Les raisons sont connues : réglementation sur les horaires d’ouverture dominicale, coût du foncier commercial en zone urbaine, et concurrence des drives et du e-commerce alimentaire. Mais la valorisation de Żabka à 8,6 milliards de dollars — soit une prime de 30 % environ sur son cours de Bourse — rappelle que le convenience store franchisé reste l’un des actifs les plus solides de la distribution mondiale.
Ce que le modèle Żabka dit aux franchiseurs hexagonaux
Le succès de Żabka repose sur trois piliers que les réseaux français de proximité peinent à réunir simultanément. D’abord, un format standardisé très petit (65 m²) qui réduit l’investissement initial et facilite le recrutement de franchisés sans expérience dans la distribution. Ensuite, un écosystème digital intégré : programme de fidélité, livraison à domicile via les marques Jush! et Delio, repas préparés via Maczfit. Enfin, une marge d’EBITDA ajusté de 14,8 %, très au-dessus des standards français du commerce alimentaire franchisé.
Bon à savoir
En France, les réseaux de supérettes en franchise affichent généralement des marges nettes bien inférieures à celles de Żabka. La performance polonaise s’explique en partie par des coûts immobiliers et salariaux plus faibles, mais aussi par une fréquence d’achat très élevée : les clients polonais passent en moyenne tous les deux à trois jours dans leur Żabka de quartier.

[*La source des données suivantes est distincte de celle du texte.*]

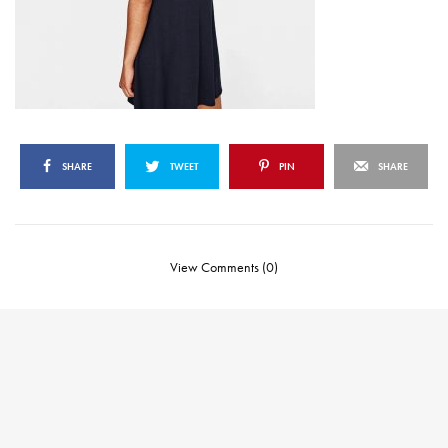
SHARE
TWEET
PIN
SHARE
View Comments (0)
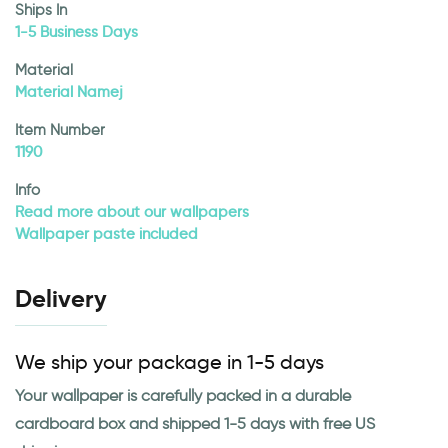
Ships In
1-5 Business Days
Material
Material Namej
Item Number
1190
Info
Read more about our wallpapers
Wallpaper paste included
Delivery
We ship your package in 1-5 days
Your wallpaper is carefully packed in a durable
cardboard box and shipped 1-5 days with free US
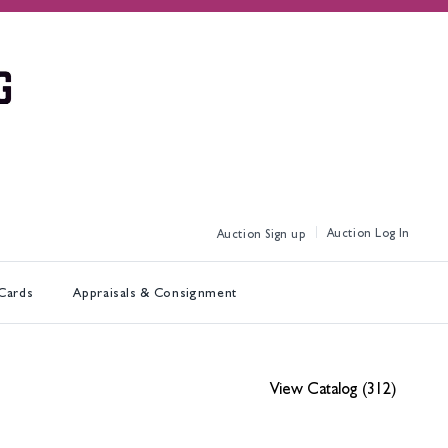
Log In
Sign up
 Cards
Appraisals & Consignment
View Catalog (312)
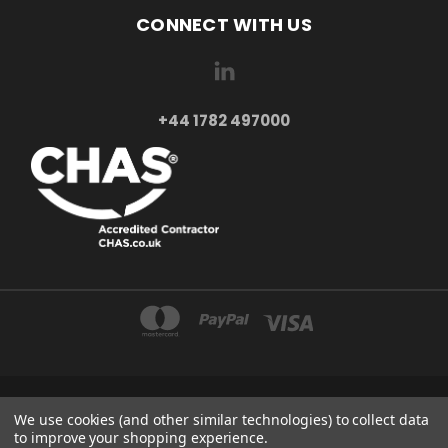
CONNECT WITH US
+44 1782 497000
AXXA LTD 2-4 BEAUMONT ROAD ST6 6BE STOKE-ON-TRENT UNITED KINGDOM
We use cookies (and other similar technologies) to collect data
+44 1782 497000
to improve your shopping experience.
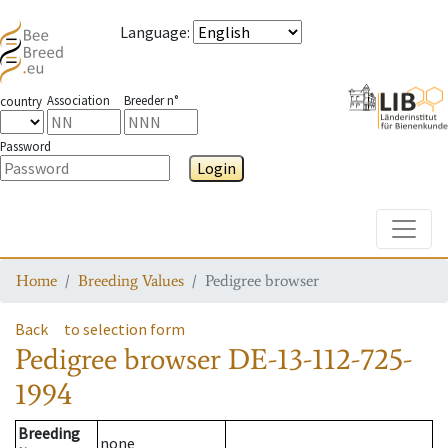
Language
:
Association
Breeder n°
country
Password
Login
Toggle
Home
Breeding Values
Pedigree browser
Back
to selection form
Pedigree browser
DE-13-112-725-
1994
Breeding
none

Circle K absent de France, mais l’appétit de Couche-Tard pour l’Europe est réel
Alimentation Couche-Tard opère déjà près de 400 stations-service Circle K en Pologne et est présent en Belgique, en Irlande, en Allemagne et dans les pays nordiques. La France reste un angle mort de son déploiement européen. Ce rachat ne change pas directement la donne pour les franchisés français. Mais il dessine la stratégie d’un groupe qui consolide sa présence en Europe centrale et qui dispose désormais, avec Żabka, d’un laboratoire d’innovation en matière de convenience franchisé.
Alex Miller, Président-Directeur Général de Couche-Tard, a confirmé vouloir « s’appuyer sur les forces de Żabka en matière d’alimentation, d’engagement digital et de fidélisation client » pour accélérer sa stratégie de croissance. Un signal que les enseignes françaises de proximité auraient intérêt à surveiller de près.
Un deal qui pose la question du retard français sur la petite surface franchisée
La valorisation de Żabka à 8,6 milliards de dollars est un révélateur. Elle prouve qu’un réseau de 9 000 franchisés individuels, sur des surfaces inférieures à 100 mètres carrés, avec un concept répété à l’identique dans les quartiers populaires, peut constituer l’un des actifs commerciaux les plus convoités d’Europe. C’est exactement le modèle que les réseaux français de proximité n’ont pas su développer à cette échelle : un franchisé, un magasin, une rue, une fidélité de voisinage.
Pour les candidats à la franchise en France, l’enseignement est clair : la petite surface de quartier, bien positionnée, reste un format porteur. L’opération Couche-Tard/Żabka ne va pas transformer le paysage commercial français du jour au lendemain. Mais elle confirme que les enseignes qui sauront combiner format compact, franchise individuelle et services digitaux intégrés disposeront d’un avantage compétitif durable sur le marché de la distribution de proximité.